------ Stored data

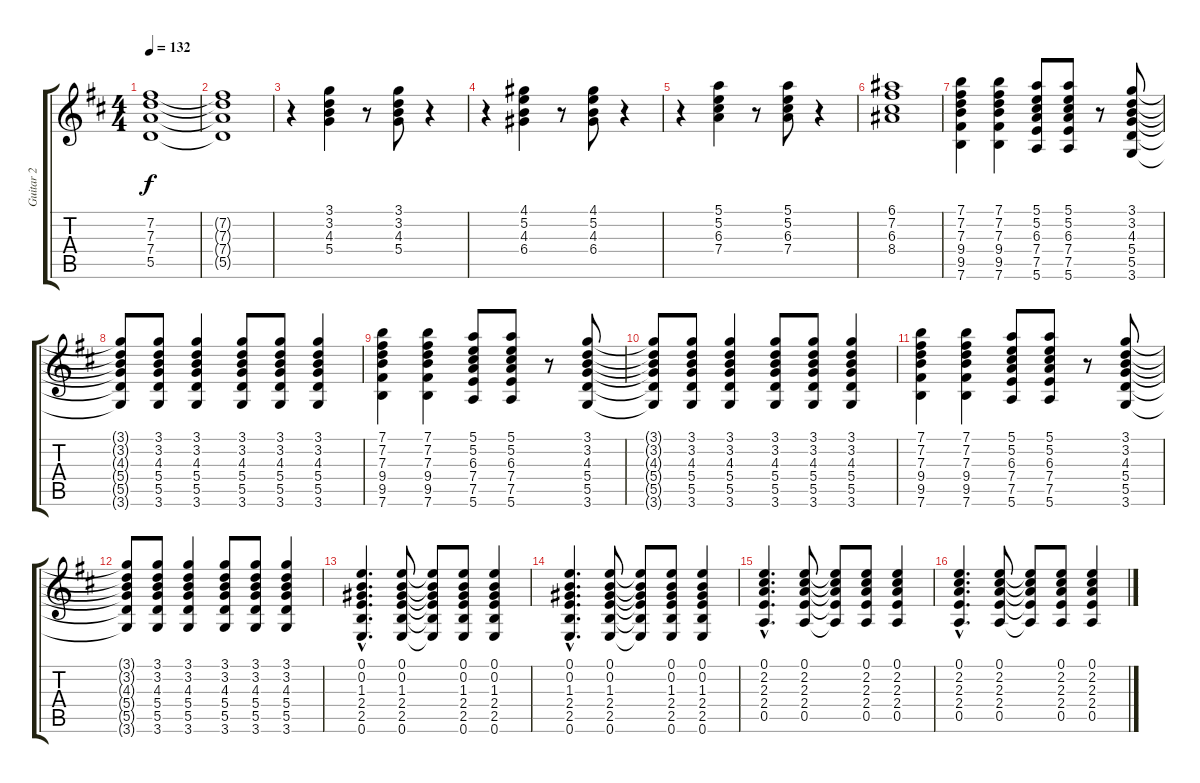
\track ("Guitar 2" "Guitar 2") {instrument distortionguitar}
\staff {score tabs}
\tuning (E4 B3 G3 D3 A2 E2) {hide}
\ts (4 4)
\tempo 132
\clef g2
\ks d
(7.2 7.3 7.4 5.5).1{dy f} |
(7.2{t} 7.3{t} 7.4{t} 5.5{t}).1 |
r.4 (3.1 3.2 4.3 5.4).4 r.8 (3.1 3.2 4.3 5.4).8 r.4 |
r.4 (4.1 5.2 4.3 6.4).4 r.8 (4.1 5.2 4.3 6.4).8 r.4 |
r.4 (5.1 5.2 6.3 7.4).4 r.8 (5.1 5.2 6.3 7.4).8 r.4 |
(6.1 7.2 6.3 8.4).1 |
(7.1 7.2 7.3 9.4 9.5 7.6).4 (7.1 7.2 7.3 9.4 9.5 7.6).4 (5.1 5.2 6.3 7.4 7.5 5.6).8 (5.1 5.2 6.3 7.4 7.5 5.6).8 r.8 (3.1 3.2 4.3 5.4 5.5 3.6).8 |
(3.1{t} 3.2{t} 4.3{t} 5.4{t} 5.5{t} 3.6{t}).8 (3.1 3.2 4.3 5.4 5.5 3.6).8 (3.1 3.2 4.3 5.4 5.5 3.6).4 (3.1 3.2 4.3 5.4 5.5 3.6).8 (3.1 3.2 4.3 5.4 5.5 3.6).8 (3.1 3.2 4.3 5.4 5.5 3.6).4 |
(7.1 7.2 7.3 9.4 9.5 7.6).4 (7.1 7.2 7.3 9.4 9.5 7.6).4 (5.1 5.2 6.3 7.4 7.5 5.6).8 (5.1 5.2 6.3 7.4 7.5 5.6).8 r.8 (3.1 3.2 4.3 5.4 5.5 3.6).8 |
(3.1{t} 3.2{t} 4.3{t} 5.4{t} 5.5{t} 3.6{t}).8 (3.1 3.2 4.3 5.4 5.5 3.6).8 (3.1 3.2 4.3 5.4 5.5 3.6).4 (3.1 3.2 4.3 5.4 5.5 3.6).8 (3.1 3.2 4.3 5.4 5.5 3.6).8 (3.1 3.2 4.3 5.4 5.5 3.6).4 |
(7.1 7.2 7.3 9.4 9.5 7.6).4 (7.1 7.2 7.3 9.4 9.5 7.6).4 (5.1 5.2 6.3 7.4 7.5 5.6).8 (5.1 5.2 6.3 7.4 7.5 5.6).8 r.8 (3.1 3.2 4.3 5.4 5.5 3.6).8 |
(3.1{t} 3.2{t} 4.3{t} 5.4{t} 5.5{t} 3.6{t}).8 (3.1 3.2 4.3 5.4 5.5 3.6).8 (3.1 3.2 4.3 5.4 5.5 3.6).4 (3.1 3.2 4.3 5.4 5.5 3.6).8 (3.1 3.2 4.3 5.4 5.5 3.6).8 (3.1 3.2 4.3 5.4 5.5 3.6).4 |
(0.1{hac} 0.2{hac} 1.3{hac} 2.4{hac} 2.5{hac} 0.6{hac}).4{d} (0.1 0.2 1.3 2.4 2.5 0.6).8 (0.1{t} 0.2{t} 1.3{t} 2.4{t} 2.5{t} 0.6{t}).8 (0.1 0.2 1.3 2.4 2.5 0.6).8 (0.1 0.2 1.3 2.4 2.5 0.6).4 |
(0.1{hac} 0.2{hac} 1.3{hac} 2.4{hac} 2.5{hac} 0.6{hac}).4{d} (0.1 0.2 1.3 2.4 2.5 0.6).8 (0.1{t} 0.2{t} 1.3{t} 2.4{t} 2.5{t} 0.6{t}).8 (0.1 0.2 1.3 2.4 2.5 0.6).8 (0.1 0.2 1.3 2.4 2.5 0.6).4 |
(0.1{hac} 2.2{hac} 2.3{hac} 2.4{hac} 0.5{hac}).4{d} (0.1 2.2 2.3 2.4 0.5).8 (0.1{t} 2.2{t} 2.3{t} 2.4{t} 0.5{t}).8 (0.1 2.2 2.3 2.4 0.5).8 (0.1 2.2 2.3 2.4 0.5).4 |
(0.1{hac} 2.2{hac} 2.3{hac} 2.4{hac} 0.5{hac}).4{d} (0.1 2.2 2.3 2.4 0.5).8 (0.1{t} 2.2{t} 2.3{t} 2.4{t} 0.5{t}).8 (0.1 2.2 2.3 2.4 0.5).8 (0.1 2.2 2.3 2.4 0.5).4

------------

> **Objective**:
Swap "distortionguitar" for "cleanguitar" in the part of the lines that opens at the start and closes with the line containing "r.4 (5.1 5.2", and write that part out again with nothing else changed. Leave the pictures out.

> **Reply**:
\track ("Guitar 2" "Guitar 2") {instrument cleanguitar}
\staff {score tabs}
\tuning (E4 B3 G3 D3 A2 E2) {hide}
\ts (4 4)
\tempo 132
\clef g2
\ks d
(7.2 7.3 7.4 5.5).1{dy f} |
(7.2{t} 7.3{t} 7.4{t} 5.5{t}).1 |
r.4 (3.1 3.2 4.3 5.4).4 r.8 (3.1 3.2 4.3 5.4).8 r.4 |
r.4 (4.1 5.2 4.3 6.4).4 r.8 (4.1 5.2 4.3 6.4).8 r.4 |
r.4 (5.1 5.2 6.3 7.4).4 r.8 (5.1 5.2 6.3 7.4).8 r.4 |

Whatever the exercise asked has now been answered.